Tuesday, February 3, 2009

Daniel Fast - Take Two: Obedience or Submission

Most of you know that this is our church's second year to do the Daniel Fast.

I think it is safe to say that across the board, it is more difficult this year.

I texted a friend the other day to say that I believe it is harder this year because we already know how difficult it is. Last year there was excitement and the unknown. This year there is dread and more dread.

I have pondered all of this and questioned my spirituality. The truth is - sacrifice isn't sacrifice unless it hurts.

And.... I am even unable to do the complete fast because I am having issues with my blood sugar. I am cutting out things though that I REALLY REALLY don't like going without.

But my thoughts tonight are not on "my" sacrifice, or even on "my" desires. My thoughts, my introspection tonight is on my lack of submission.

You see, I have obedience, but at the moment I don't have submission.
I am being brutally honest.

I don't WANT to give up diet coke.
Today, I gave up diet coke only because I feel bad that I am not doing the complete fast.
I am sick of drinking water.
I don't like water.
And, I have battled a negative attitude about it all day.

Again, I am just being brutally honest.
Now, the shallowness of my spirituality is screaming through this blog.
I will wake up tomorrow morning and read this and think, "Yikes!!! Did I really put that on the web for the world to see?" Then I will remind myself, that I should be more worried what HE thinks...... He already sees these issues in my soul.


What do I want more?
Diet Coke or a more passionate relationship with Christ?

What do I want more?
Diet Coke or my friends' unsaved children returning to Christ?

What do I want more?
Diet Coke or miracles of healing for my family?

What do I want more?
Diet Coke or a financial miracle for our church to be on our new land?

When I type it like that, put it in black and white, I feel ashamed.
So, in my heart of hearts, I want the spiritual things.
But in my physical being, I still want a diet coke.

I guess I am getting at the whole point of a fast- doing without something-
Letting that carnal, fleshly side of our lives die so that the spiritual side has more voice, more influence, more strength!

I spent more time in prayer today. I knelt at my bed and shared my feelings with my Savior.
I didn't hear the "Well done my good and faithful servant", but I did feel His encouragement and strength.

I didn't drink a diet coke.
Sacrifice isn't fun.

But a cleansed, victorious spirit is refreshing.
I want THAT more than a Diet Coke.

I want HIM more than a Diet Coke.

I want a heart that pleases HIM more than a Diet Coke.

I want to want what He wants MORE than a Diet Coke.

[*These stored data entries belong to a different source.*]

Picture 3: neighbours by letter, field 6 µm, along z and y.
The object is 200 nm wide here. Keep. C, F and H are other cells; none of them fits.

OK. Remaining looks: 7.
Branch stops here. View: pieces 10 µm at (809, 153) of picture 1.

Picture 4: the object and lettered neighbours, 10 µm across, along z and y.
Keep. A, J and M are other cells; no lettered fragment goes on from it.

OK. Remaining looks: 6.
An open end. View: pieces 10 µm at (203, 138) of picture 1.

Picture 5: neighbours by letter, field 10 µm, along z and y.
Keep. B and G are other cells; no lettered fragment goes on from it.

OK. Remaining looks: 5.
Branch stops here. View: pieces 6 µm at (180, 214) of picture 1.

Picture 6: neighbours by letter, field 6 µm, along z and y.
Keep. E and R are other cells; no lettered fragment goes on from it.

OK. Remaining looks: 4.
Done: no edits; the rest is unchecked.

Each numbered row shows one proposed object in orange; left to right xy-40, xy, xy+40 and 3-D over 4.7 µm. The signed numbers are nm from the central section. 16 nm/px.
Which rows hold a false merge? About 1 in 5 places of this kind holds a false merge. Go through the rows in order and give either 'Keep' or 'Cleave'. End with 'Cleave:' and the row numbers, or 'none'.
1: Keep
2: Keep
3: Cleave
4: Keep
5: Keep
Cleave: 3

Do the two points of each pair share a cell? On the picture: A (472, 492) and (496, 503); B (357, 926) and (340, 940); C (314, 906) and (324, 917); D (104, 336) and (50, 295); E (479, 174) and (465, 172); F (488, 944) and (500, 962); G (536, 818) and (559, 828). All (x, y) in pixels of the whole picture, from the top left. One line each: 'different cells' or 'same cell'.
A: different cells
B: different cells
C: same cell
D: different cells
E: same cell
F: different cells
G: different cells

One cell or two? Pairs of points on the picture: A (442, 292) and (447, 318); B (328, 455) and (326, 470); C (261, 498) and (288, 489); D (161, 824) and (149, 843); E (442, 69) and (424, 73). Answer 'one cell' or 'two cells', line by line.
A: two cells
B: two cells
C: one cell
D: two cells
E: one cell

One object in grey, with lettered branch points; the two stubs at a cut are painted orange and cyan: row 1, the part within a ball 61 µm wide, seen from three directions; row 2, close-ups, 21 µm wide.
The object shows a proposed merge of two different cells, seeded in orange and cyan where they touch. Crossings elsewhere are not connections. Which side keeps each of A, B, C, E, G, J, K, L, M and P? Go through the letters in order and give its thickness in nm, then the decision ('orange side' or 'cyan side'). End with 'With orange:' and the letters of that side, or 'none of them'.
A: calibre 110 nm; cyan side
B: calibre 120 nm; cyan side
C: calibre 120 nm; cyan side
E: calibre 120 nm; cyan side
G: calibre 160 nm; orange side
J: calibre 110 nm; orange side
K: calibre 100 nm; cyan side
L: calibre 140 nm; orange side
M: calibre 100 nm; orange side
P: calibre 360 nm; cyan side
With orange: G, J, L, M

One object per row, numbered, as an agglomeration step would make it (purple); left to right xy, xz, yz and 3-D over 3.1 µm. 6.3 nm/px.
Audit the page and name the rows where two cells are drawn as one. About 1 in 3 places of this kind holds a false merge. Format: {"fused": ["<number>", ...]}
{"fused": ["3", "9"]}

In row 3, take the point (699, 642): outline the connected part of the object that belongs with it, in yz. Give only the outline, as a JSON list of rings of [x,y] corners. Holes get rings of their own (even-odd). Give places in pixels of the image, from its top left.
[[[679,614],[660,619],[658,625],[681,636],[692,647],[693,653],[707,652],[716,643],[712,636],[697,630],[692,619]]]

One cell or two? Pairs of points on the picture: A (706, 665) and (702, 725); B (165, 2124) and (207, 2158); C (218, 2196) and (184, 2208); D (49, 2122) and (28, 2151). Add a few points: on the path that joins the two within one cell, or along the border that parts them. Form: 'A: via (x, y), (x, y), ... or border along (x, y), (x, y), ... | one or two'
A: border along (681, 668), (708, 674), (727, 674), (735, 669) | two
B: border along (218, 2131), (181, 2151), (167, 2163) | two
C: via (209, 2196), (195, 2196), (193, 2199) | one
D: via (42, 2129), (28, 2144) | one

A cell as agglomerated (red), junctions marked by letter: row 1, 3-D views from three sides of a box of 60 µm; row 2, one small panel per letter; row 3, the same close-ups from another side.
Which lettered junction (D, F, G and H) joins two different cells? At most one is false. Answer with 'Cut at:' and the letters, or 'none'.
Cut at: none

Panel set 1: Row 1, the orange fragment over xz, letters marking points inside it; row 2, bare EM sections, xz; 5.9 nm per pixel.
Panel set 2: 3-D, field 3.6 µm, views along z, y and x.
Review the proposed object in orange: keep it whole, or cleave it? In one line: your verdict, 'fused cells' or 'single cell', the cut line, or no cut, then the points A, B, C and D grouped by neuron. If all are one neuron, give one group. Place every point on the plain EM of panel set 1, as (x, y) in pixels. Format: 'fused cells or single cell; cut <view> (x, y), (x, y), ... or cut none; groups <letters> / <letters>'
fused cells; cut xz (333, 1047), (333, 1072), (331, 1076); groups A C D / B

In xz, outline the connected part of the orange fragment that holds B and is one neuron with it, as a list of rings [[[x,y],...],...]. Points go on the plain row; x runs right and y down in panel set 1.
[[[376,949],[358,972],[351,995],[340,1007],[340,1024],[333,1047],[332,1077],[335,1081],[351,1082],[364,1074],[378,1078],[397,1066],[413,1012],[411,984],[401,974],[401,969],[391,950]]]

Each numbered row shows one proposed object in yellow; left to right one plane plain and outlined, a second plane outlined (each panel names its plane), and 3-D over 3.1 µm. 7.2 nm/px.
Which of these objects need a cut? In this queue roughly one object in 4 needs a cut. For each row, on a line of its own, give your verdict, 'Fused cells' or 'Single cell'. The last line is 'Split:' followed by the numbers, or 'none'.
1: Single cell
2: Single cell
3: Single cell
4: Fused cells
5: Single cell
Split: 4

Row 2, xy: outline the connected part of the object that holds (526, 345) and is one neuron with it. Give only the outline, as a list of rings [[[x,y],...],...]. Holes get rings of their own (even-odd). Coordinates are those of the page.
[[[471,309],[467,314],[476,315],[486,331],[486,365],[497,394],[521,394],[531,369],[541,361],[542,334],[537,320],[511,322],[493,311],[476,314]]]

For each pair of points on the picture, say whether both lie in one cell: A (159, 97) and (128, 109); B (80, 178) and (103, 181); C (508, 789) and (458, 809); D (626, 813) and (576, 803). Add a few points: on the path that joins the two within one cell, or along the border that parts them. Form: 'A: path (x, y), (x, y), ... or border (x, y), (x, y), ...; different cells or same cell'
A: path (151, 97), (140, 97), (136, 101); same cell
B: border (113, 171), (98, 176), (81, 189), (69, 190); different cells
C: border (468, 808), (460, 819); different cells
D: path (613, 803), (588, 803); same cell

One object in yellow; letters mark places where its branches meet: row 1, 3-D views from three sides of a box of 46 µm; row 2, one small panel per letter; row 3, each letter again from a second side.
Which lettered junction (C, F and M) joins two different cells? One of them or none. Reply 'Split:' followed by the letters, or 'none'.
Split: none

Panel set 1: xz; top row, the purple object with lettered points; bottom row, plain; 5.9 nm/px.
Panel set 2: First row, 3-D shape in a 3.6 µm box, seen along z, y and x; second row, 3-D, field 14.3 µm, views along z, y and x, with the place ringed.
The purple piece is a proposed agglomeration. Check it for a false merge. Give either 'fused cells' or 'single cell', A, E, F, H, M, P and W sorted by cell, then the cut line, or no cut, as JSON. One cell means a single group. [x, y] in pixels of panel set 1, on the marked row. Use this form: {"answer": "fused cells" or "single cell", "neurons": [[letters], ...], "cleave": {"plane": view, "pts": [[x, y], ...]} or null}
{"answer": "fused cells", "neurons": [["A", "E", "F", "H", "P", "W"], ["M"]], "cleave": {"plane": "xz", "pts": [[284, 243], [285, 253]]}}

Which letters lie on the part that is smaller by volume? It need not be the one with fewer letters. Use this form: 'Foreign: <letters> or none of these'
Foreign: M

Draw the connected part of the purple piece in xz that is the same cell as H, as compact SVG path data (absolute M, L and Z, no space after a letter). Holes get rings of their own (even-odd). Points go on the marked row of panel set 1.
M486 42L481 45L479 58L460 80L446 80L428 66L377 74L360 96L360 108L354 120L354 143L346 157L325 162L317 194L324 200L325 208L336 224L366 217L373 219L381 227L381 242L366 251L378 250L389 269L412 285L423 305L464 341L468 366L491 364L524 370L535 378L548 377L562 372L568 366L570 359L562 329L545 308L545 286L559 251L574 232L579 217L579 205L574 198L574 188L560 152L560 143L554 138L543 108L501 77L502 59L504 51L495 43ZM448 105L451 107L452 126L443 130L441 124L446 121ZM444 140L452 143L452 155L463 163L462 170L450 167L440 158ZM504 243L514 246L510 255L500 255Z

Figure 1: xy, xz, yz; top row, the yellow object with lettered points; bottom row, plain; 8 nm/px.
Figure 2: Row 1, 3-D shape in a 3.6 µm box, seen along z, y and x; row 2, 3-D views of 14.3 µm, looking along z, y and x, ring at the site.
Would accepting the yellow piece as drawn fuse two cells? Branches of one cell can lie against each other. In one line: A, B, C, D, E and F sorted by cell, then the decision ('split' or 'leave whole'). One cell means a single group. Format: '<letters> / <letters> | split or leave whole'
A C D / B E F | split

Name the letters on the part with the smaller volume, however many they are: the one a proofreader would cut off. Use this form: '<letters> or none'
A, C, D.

So with that, I think I am beginning to move from obedience to submission
- just beginning.


blessings to each of you and you consider your life of obedience or submission.....
dorinda

2 comments:

LAURIE said...

It is much more difficult this time for us also, mainly because we are all on such different schedules and cooking is nearly impossible. We decided that this time, the best sacrificial committment we could make is to be more committed to prayer as a family. Therefore, because of health or other reasons, we are only fasting our evening meal and during that time we shut the world off and spend a great deal of time pouring our hearts over a family devo and going into a time of praying for others. This time of family praying has been awesome!! It is difficult to give up those carnal things...tonight there was a show on tv that Jordan really really wanted to watch and Clayton was really really tired and needed a nap before he went to work ... and the enemy almost got his way. But I was determined to not be defeated and we had our family devo and our prayer time and it was absolutely great!

God sees our heart and sees the sacrifice whether we fast one meal or two or just a diet coke.

You can make it Dorinda!!
love, Laurie

Beth in NC said...

I've done this fast before, so I can identify. Soft drinks aren't an issue for me, but CHOCOLATE.

I pray your desire for diet Coke will decrease each day as you continue to choose the Lord over your own desires. Our flesh certainly screams out when deprived doesn't it?

I have my own desires that scream out each day. Trust me. :-/

Thank you for sharing Dorinda. You are a beautiful example to so many!